Smilansky, in "Free Will, Fundamental Dualism, and the Centrality of Illusion" in Robert Kane’s excellent book, The Oxford Handbook on Free Will, argues that even though libertarian, contra-causal free will doesn’t exist, believing that it does is essential to maintain strong moral commitments, respect for human agents, and meaning in life. This is by far the most explicit argument mounted for a two-tiered system of knowledge and belief: there are those in the know (mostly philosophers and scientists) who realize the naturalistic truth about ourselves, and then there’s the rest of us - the vast majority who must be misled as to our real nature, lest we become demoralized. Because naturalism denies that we have free will, according to Smilansky it is too morally dangerous an idea to justify its dissemination. This suggests that Smilansky might oppose publication of such works as Owen Flanagan’s The Problem of the Soul (see section on Flanagan) and would advocate censorship of any discussion of naturalism. See my discussion of Smilansky in "Is Free Will a Necessary Fiction?", in which I strongly contest his claim that we need the illusion of free will to lead meaningful, moral lives, and that therefore we need not sequester knowledge about who and what we really are.

John Horgan

The Undiscovered Mind, 1999 Free Press, p. 247: "If free will is an illusion, however, it is an absolutely necessary one, more so than God." Horgan joins several commentators, including Stephen Pinker (How the Mind Works, see below), and Saul Smilansky (see above) who suppose that that we need the fiction of free will.  (Most recently, see his New York Times piece on free will.)  But how do we maintain such an illusion in the face of what is becoming ever more common knowledge about our causal antecedents in both genetics and the environment?
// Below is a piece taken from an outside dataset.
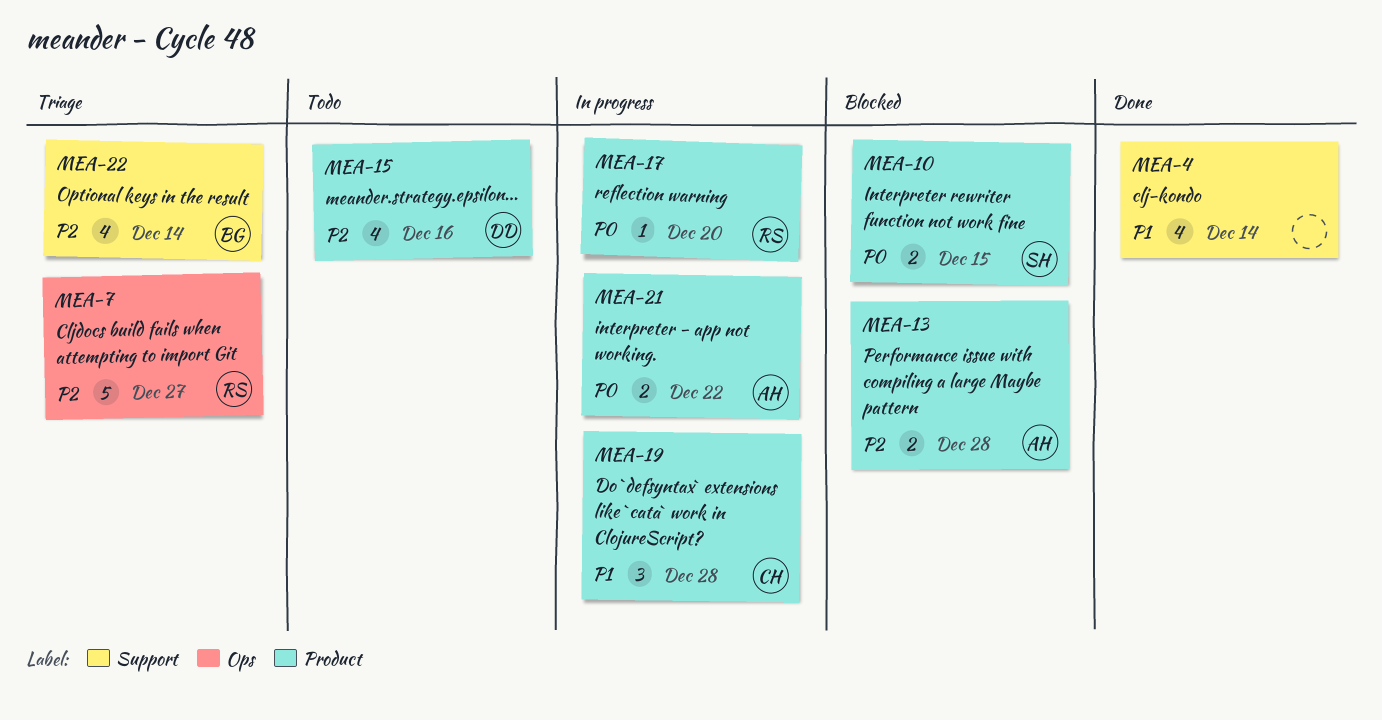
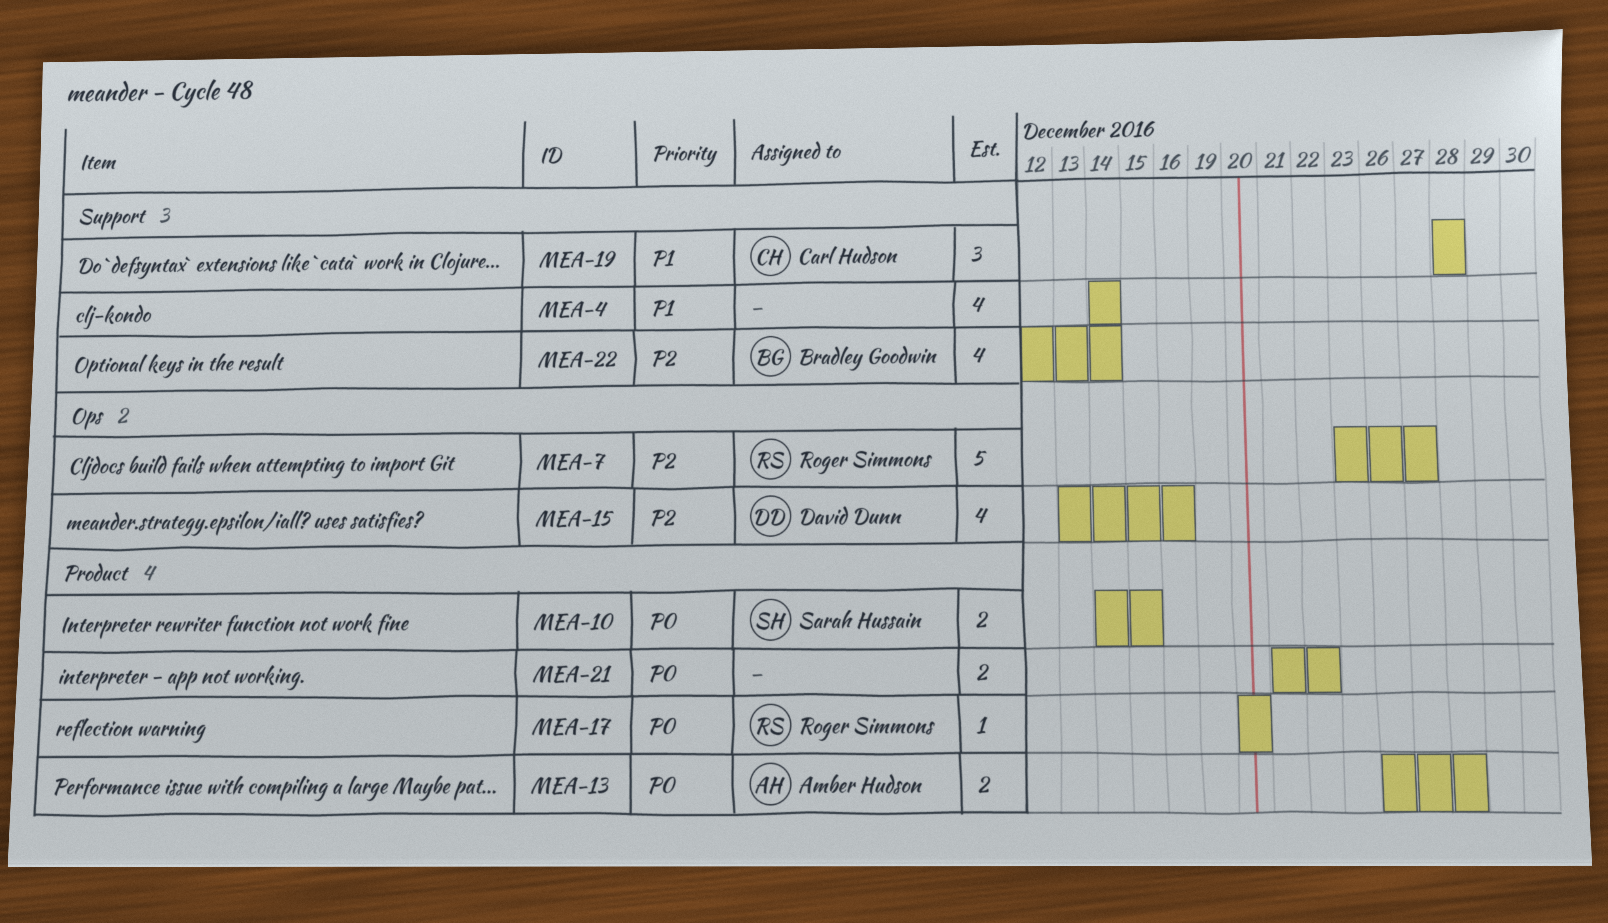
MEA-13, priority: P2 -> P0
MEA-15, label: Product -> Ops
MEA-19, label: Product -> Support
MEA-21, owner: Amber Hudson -> none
Will those who champion illusionism, such as Horgan and Smilansky, actually seek to restrict understanding about naturalism and its viability as a world view? Have they really investigated the potential of naturalism to ground our legal and moral practices, and its implications for finding meaning in life? If not, then they are on rather shaky ground in opposing education about naturalism.

Matt Ridley, Genome

The last chapter  is on free will: "Full responsibility for one’s actions is a necessary fiction without which the law would flounder, but it is a fiction all the same" (p.309). Actually, the law might not flounder, but retributive justifications for punishment might lose force. See the Criminal Justice page for extended discussion of this point, and see especially Derk Pereboom’s Living Without Free Will for an argument that we don’t need belief in free will to defend viable moral and criminal justice practices.
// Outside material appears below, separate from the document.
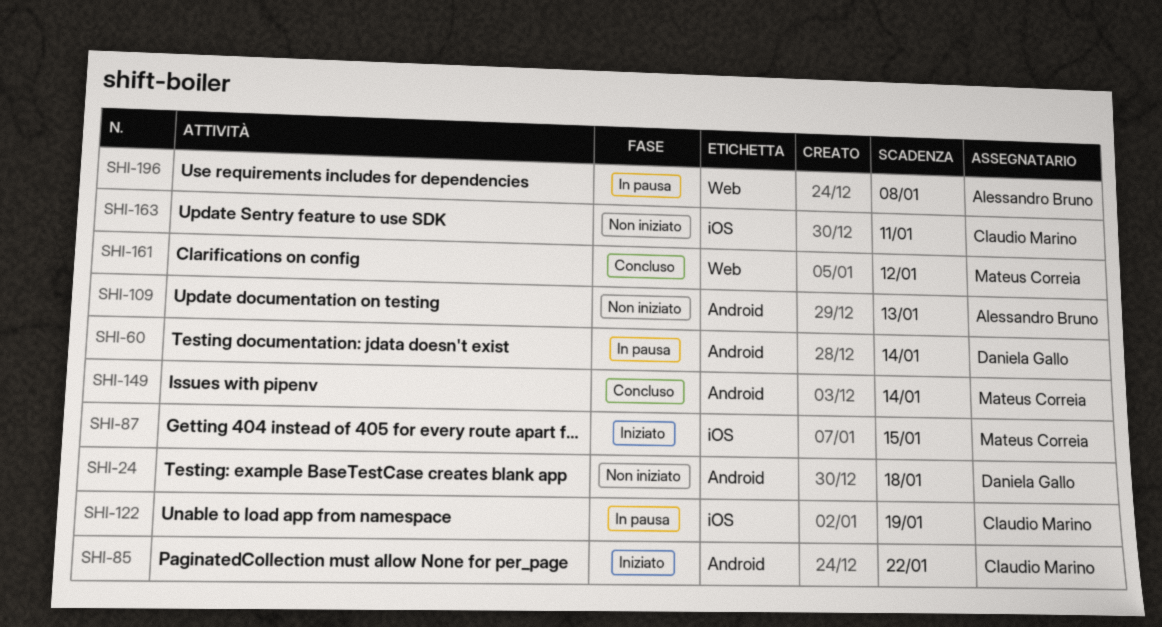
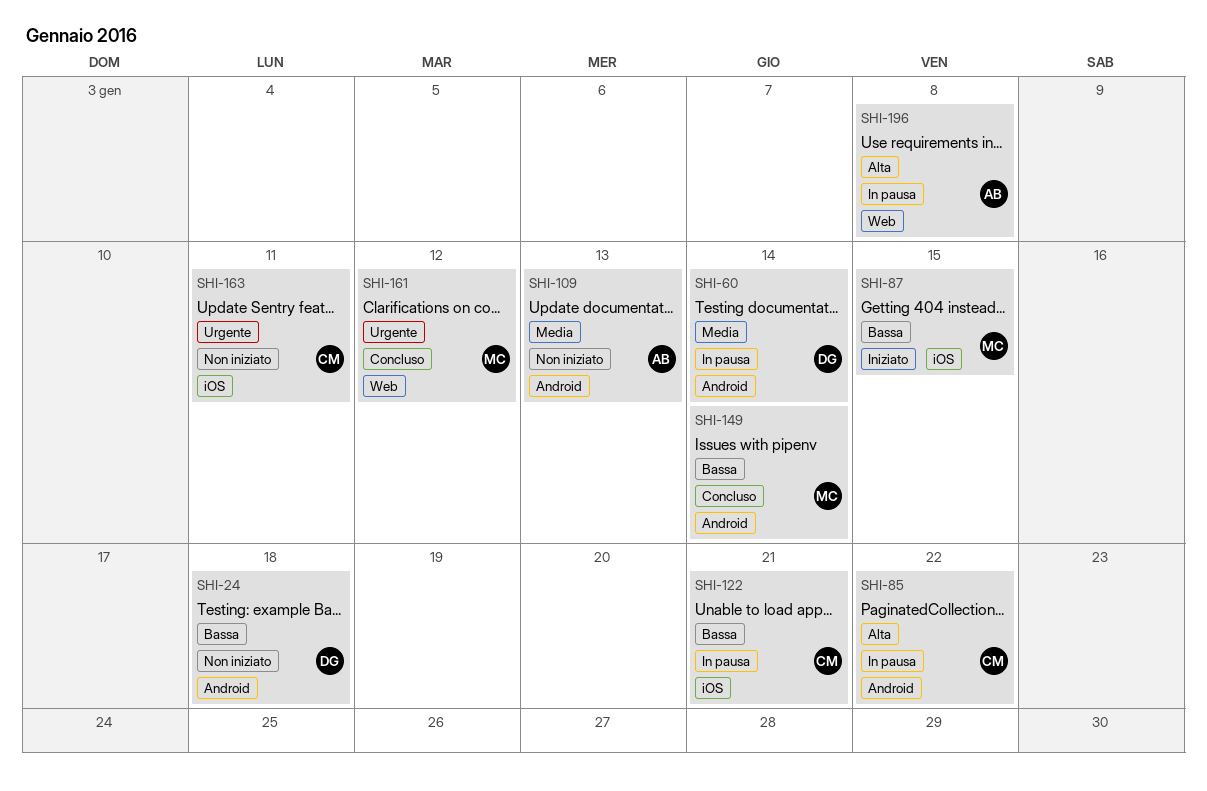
SHI-85, status: Iniziato -> In pausa
SHI-122, due: Jan 19 -> Jan 21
Steven Pinker, How the Mind Works

"Free will is an idealization of human beings that makes the ethics game playable. Euclidean geometry requires idealizations like infinite straight lines and perfect circles, and its deductions are sound and useful even though the world does not really have infinite straight lines or perfect circles. The world is close enough to the idealization that the theorems can usefully be applied. Similarly, ethical theory requires idealizations like free, sentient, rational, equivalent agents whose behavior is uncaused, and its conclusions can be sound and useful even though the world, as seen by science, does not really have uncaused events. As long as there is no outright coercion or gross malfunction of reasoning, the world is close enough to the idealization of free will that moral theory can meaningfully be applied to it" (p. 55). I take Pinker considerably to task for this in "Materialism and Morality: the Problem with Pinker".

Update:  Pinker's newer book, The Blank Slate, revised his views on free will, in that he no longer thinks it's a necessary fiction.  The chapter on "The Fear of Determinism" takes an explicitly deterministic stance, and usefully demonstrates the absurdity of contra-causal free will and why we shouldn't worry about being fully caused creatures.  However, Pinker remains conservative in not drawing any conclusions about how not having free will might affect our attitudes towards punishment, credit, and blame,; that is, he doesn't explore the implications of determinism for ethical theory.  This, despite the fact that in How the Mind Works he claimed that "ethical theory requires idealizations like free, sentient, rational, equivalent agents whose behavior is uncaused" (see above).  We await further progress by Pinker.